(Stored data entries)
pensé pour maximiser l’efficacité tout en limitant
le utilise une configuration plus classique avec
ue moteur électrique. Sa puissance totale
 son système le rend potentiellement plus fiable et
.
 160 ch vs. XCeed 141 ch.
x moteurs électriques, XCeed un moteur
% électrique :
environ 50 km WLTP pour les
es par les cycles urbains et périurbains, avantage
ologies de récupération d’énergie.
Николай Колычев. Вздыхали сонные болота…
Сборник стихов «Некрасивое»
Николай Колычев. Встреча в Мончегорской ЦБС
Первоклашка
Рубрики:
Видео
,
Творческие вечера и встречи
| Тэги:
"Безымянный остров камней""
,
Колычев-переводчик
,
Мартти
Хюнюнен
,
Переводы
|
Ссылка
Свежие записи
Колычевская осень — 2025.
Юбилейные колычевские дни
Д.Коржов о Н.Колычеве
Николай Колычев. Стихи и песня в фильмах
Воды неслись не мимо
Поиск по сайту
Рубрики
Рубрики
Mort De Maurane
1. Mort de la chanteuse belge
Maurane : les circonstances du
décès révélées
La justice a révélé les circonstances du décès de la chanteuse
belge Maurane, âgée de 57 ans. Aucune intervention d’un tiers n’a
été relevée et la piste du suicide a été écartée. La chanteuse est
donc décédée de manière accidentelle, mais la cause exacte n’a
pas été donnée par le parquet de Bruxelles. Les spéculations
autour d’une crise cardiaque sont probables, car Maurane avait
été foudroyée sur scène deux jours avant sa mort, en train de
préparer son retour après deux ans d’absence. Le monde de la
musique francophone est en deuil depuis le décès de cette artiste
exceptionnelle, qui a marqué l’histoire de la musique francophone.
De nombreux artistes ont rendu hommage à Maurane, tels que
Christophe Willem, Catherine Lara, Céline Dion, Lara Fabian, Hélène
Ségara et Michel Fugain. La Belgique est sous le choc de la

* * *

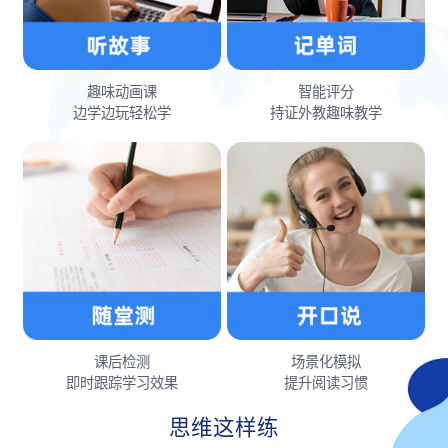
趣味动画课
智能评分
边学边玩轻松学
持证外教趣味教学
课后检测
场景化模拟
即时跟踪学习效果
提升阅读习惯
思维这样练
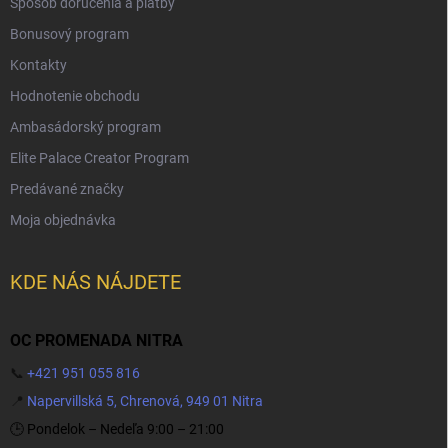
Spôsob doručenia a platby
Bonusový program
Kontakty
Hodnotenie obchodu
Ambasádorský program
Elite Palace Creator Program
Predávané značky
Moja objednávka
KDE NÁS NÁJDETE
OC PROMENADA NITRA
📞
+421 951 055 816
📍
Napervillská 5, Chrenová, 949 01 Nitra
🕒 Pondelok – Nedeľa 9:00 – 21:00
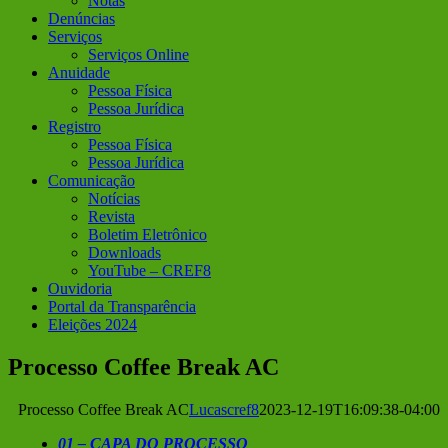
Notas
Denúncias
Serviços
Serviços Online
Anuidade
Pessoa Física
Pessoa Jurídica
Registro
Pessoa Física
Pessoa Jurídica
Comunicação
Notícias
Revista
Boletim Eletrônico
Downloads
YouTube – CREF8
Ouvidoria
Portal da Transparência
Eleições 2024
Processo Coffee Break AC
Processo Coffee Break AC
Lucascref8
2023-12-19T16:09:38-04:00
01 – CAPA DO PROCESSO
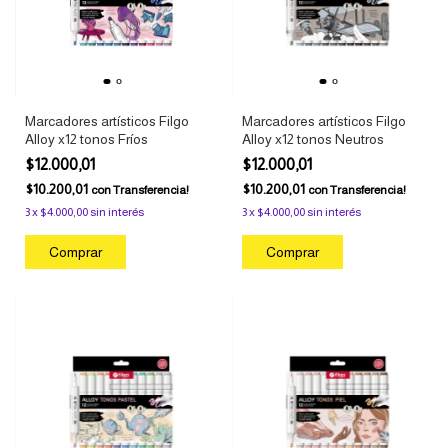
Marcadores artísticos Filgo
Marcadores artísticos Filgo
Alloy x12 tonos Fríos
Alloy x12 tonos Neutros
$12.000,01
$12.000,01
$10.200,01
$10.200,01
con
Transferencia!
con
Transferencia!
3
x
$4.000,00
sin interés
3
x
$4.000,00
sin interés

HOW TO COMPLETE THIS TASK =>
Convert the listing above into a JSON list of strings, one string per line and no blank lines, from the line with "pensé pour maximiser" up to and including the line with "Mort De Maurane". Leave out every other line.

OUTPUT =>
[
  "pensé pour maximiser l’efficacité tout en limitant",
  "le utilise une configuration plus classique avec",
  "ue moteur électrique. Sa puissance totale",
  " son système le rend potentiellement plus fiable et",
  ".",
  " 160 ch vs. XCeed 141 ch.",
  "x moteurs électriques, XCeed un moteur",
  "% électrique :",
  "environ 50 km WLTP pour les",
  "es par les cycles urbains et périurbains, avantage",
  "ologies de récupération d’énergie.",
  "Николай Колычев. Вздыхали сонные болота…",
  "Сборник стихов «Некрасивое»",
  "Николай Колычев. Встреча в Мончегорской ЦБС",
  "Первоклашка",
  "Рубрики:",
  "Видео",
  ",",
  "Творческие вечера и встречи",
  "| Тэги:",
  "\"Безымянный остров камней\"\"",
  ",",
  "Колычев-переводчик",
  ",",
  "Мартти",
  "Хюнюнен",
  ",",
  "Переводы",
  "|",
  "Ссылка",
  "Свежие записи",
  "Колычевская осень — 2025.",
  "Юбилейные колычевские дни",
  "Д.Коржов о Н.Колычеве",
  "Николай Колычев. Стихи и песня в фильмах",
  "Воды неслись не мимо",
  "Поиск по сайту",
  "Рубрики",
  "Рубрики",
  "Mort De Maurane"
]